While it’s understandable that physicians prefer guidelines backed by high-quality evidence, Dr. Livorsi notes that it is unrealistic to expect all clinical debates to be settled through resource-intensive randomized control trials. Plus, even the gold standard among experimental studies tend to involve only a subset of patients, which can lead doctors to question whether results apply to their particular patients.

“The ‘my-patient-is-different’ rationale gets in the way of physicians complying with guidelines,” no matter how much evidence you present, he points out. “At one extreme are the physicians who think their patients are entirely unique and that they can never apply guidelines to their patients,” he explains. “The other extreme is to say that no patient is unique, medicine should be a cookbook and we should just follow these recipes set forth in the guidelines. I think the right answer lies somewhere in between these extremes.”

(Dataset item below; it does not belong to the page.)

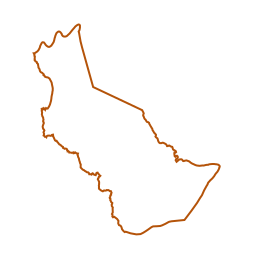 outline of Cachoeira do Arari, Pará, Brazil, rotated 356°
{"feature_id": "56859067B80263918367738", "entity_name": "Cachoeira do Arari", "entity_type": "district", "adm_level": 2, "iso_a3": "BRA", "parent_name": "Brazil", "parent_adm1": "Pará", "projection": "natural_earth1", "projection_center": [-48.919, -0.814], "detail": "fine", "context": "isolated", "style": "outline", "palette": "amber", "viewbox_px": 256, "rotation_deg": 356, "n_neighbors": 0, "source": "geoboundaries", "source_scale": "gbopen_adm2", "svg_char_len": 5376}
<svg xmlns="http://www.w3.org/2000/svg" viewBox="0 0 256 256"><g transform="rotate(356 128 128)"><path d="M209.8,182.9L210.5,182.2L211.9,180.2L212.5,179.5L214.2,177.8L215.2,176.3L216.1,174.7L216.3,173.8L216.8,173.1L216.7,172.1L215.7,171.0L213.9,170.4L213.1,170.3L211.3,169.9L210.2,169.8L209.3,169.8L208.4,169.8L206.4,169.9L205.4,170.3L204.4,170.2L202.6,170.4L201.6,170.6L200.7,170.7L199.9,170.6L199.1,170.6L197.6,170.7L196.8,170.7L195.9,170.6L195.2,170.4L194.3,170.3L192.7,169.7L191.3,168.9L190.4,168.4L189.7,168.1L188.8,167.4L188.0,166.9L187.4,166.2L186.7,165.6L185.0,164.8L184.0,164.4L183.1,164.5L182.3,164.6L181.4,164.9L180.7,164.8L180.1,163.8L179.3,163.0L177.6,162.9L175.9,163.6L175.3,164.3L174.1,165.1L173.3,163.5L173.6,162.7L174.3,162.0L174.9,161.9L175.5,161.3L175.7,160.4L175.4,159.6L174.9,159.1L173.9,159.3L173.2,160.0L172.6,159.4L172.5,158.2L172.4,156.9L172.6,155.8L173.6,155.9L174.3,155.4L174.1,154.5L173.3,153.8L172.2,153.1L171.5,152.6L171.2,151.7L171.1,150.8L170.8,149.9L169.8,149.6L168.9,149.1L168.1,148.4L167.4,148.4L166.6,148.8L165.7,148.8L165.3,147.6L164.7,146.8L164.0,146.3L163.2,145.8L162.1,145.2L161.3,145.1L160.3,145.4L158.8,145.3L158.1,144.8L157.5,143.8L157.1,142.6L156.9,141.4L156.7,140.5L155.2,139.1L154.8,138.4L155.3,137.6L155.4,136.6L154.3,135.1L153.6,134.4L153.2,133.2L152.7,132.5L152.3,131.7L152.2,130.6L151.9,129.9L151.4,129.3L151.2,128.6L150.7,127.8L150.2,126.6L149.8,125.9L149.5,125.2L149.4,124.4L148.6,123.6L147.9,123.5L147.2,123.1L146.8,122.4L146.4,121.6L146.1,120.9L145.5,120.4L145.0,119.6L144.4,117.5L144.0,116.8L144.2,115.6L144.7,114.6L144.4,113.5L144.1,112.9L143.7,112.0L143.4,111.2L97.9,85.7L96.1,84.7L93.3,71.2L87.8,44.4L86.7,38.3L85.8,29.6L85.5,28.3L86.3,27.2L86.7,26.0L87.1,24.3L87.2,22.4L86.8,21.6L86.0,21.3L85.2,21.5L84.3,21.9L82.5,23.1L81.8,23.9L79.3,26.4L76.4,29.6L74.5,31.1L73.7,31.8L72.9,32.2L72.0,32.4L71.3,32.4L70.2,32.2L69.4,31.7L68.9,31.0L68.5,30.2L68.4,29.4L67.9,28.7L67.4,27.9L66.6,27.2L65.8,26.9L64.9,27.1L63.4,28.2L62.8,29.2L61.9,31.1L61.6,32.1L61.1,33.2L60.5,35.3L59.8,37.1L58.5,38.9L57.8,39.7L57.4,40.4L55.5,41.5L54.8,41.6L53.8,41.3L52.6,40.4L51.8,39.5L50.8,37.8L50.1,36.8L48.9,36.5L48.2,36.8L47.7,37.4L46.2,39.9L45.6,41.7L44.2,44.0L42.9,45.3L40.1,46.9L39.2,46.9L39.9,48.7L39.6,49.5L40.1,50.4L39.9,51.2L39.7,52.0L39.9,52.9L39.5,53.6L40.1,54.6L40.5,55.2L41.2,55.5L41.7,56.0L41.8,57.1L42.5,57.6L42.7,58.4L42.7,59.2L42.9,60.4L42.9,61.5L43.5,62.5L43.9,63.3L44.0,64.3L44.2,65.1L44.8,66.1L45.5,66.6L46.3,67.0L47.0,67.9L47.7,68.6L47.4,69.4L48.4,70.1L48.6,70.9L49.3,71.3L50.2,71.7L51.4,71.9L52.3,72.5L53.2,73.3L53.8,74.7L54.2,75.5L54.8,76.9L55.1,77.9L55.1,78.7L55.6,82.1L55.7,83.2L55.5,85.4L55.1,86.7L54.9,88.0L54.6,89.1L54.3,90.0L53.9,91.5L53.6,93.3L53.1,95.5L51.8,99.1L50.7,101.1L49.9,102.1L49.2,103.0L48.4,103.0L47.6,102.4L47.1,103.1L46.7,103.9L46.3,103.0L45.6,102.5L45.4,103.5L44.6,103.3L43.9,102.6L43.2,103.0L43.7,104.0L43.1,104.8L43.4,106.4L43.3,107.3L43.0,108.4L43.3,109.6L43.4,110.5L43.9,111.2L44.1,111.9L44.1,112.8L44.3,113.9L43.9,114.7L43.8,115.8L44.3,116.4L44.3,117.5L43.8,118.4L43.0,120.4L43.0,121.2L43.3,122.9L43.9,123.5L44.4,124.6L44.0,125.4L43.4,126.3L43.9,128.1L43.6,128.9L43.3,129.6L44.0,130.0L44.4,130.9L45.4,131.0L45.9,131.5L46.2,130.6L46.9,130.2L47.7,130.0L49.3,130.1L50.1,130.4L51.0,130.3L51.6,129.6L52.7,129.4L52.8,130.2L52.6,131.1L53.1,131.8L54.3,135.2L55.0,135.8L55.8,135.7L56.2,136.3L56.6,137.2L57.2,137.7L57.6,138.5L58.5,139.7L59.1,139.9L59.7,140.4L60.4,141.3L61.1,141.9L61.8,142.3L61.8,143.3L62.5,143.6L63.2,144.3L63.9,144.1L65.3,144.5L65.7,145.2L65.7,146.0L66.4,146.4L66.2,147.2L67.5,147.5L67.7,148.4L68.5,148.4L69.5,148.6L70.3,148.9L71.0,148.7L71.9,148.5L72.0,149.4L72.8,149.3L73.7,148.7L74.3,149.2L74.8,149.7L76.3,150.0L75.8,151.4L76.1,152.2L76.2,153.3L76.9,155.0L77.0,156.2L77.2,157.4L77.5,158.1L77.6,159.1L77.9,160.2L78.3,161.0L78.2,161.8L78.1,162.9L78.0,164.1L79.1,165.4L79.6,166.0L80.4,166.7L81.2,167.0L81.9,167.8L82.7,168.2L83.2,168.7L84.2,169.4L85.0,169.4L85.6,169.9L86.0,170.5L86.1,171.4L86.9,171.5L87.6,171.5L88.3,171.9L88.8,171.1L89.5,170.7L90.1,171.1L90.4,171.9L91.2,172.2L91.8,172.6L92.5,172.8L92.9,171.9L93.3,170.8L94.0,170.4L94.6,170.4L95.0,171.3L95.5,172.0L96.1,172.5L96.3,173.3L97.0,173.8L96.4,174.4L95.5,174.7L95.2,175.8L94.6,176.2L94.3,177.0L94.7,177.8L95.4,179.6L95.4,180.8L95.2,181.8L95.2,182.5L94.9,183.3L95.0,184.4L94.8,186.0L95.0,186.8L97.0,188.6L98.5,189.4L99.8,188.6L100.6,188.9L101.9,188.8L102.5,188.4L103.2,188.6L103.9,188.5L104.9,189.1L105.6,189.8L106.5,189.8L107.1,191.5L106.5,192.4L106.5,193.5L105.7,194.0L105.5,195.5L104.9,196.1L105.0,197.0L105.6,197.6L105.3,198.9L105.9,199.9L106.1,200.8L107.1,201.6L106.9,202.6L106.4,203.2L106.4,204.7L107.3,206.3L107.0,207.5L107.0,209.1L106.9,211.2L106.0,212.7L106.5,213.5L106.4,214.4L106.2,215.1L106.8,216.0L108.0,215.6L108.9,216.3L110.8,218.0L112.0,220.0L111.8,220.9L111.6,222.6L112.3,224.3L113.7,224.9L114.4,226.0L114.7,227.0L115.0,228.6L116.5,230.7L117.5,231.6L118.4,231.3L119.5,231.7L123.1,233.2L128.9,234.7L133.1,234.7L136.0,233.5L138.6,232.1L140.7,230.9L144.6,228.5L146.2,227.9L149.9,228.0L153.3,228.0L155.2,227.5L158.6,226.2L161.8,224.7L162.7,224.4L164.8,224.1L177.9,223.7L180.2,221.1L182.7,218.2L185.5,215.0L191.7,207.5L194.9,203.0L197.1,200.2L199.6,195.5L202.0,191.8L202.6,190.9L203.4,189.9L203.8,188.8L204.3,188.0L205.6,186.8L206.1,186.2L208.7,184.1L209.8,182.9Z" fill="none" stroke="#b45309" stroke-width="2"/></g></svg>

Develop strategies that address barriers
To find the sweet spot between cookbook medicine and individualized patient care, Dr. Livorsi recommends a combination of strategies, all of which have been shown to be useful in the literature.

One strategy is to bring a group of hospitalists (or local physicians) together to develop organization-specific standards for antibiotic prescribing. “Having the hospitalists as a group reaching consensus about how they should be practicing can be very powerful,” Dr. Livorsi says.

Hospitalists can look at local data to help determine if and how their standards should diverge from national guidelines. For example, in regions where methicillin-resistant Staphylococcus aureus (MRSA) is not prevalent, hospitalists may decide not to follow the guideline recommendation that all inpatients with a recent health care exposure and an infection consistent with pneumonia be given an antibiotic for MRSA. “That’s an example where physicians being skeptical, talking on a local level and looking at their local data can be very helpful,” says Dr. Livorsi.

Making it easy for physicians to access guidelines is also key. “Guiding physicians to the right antibiotic choice at the moment when they are getting ready to order an antibiotic is something that has been shown to work,” he says, adding that this can be accomplished through EHR order sets or alerts.

In addition, he remains a fan of giving physicians audited feedback on their antibiotic use. “It is a good way to prompt them to think about what they’re doing and consider changing their practice.”

Dr. Livorsi, who now works at the Iowa VA Health Care System in Iowa City, remains dedicated to antibiotic stewardship. “Through conversations, we are trying to get physicians to understand the situations where they feel they can’t apply the standards to their patients,” he notes, adding that it’s an ongoing process. “Just having one conversation or educating doctors about the guidelines at one point in time is not going to change their prescribing behavior. It requires frequent feedback before people are comfortable making these changes.”

Maggie Van Dyke is a freelance writer and editor based in the Chicago area.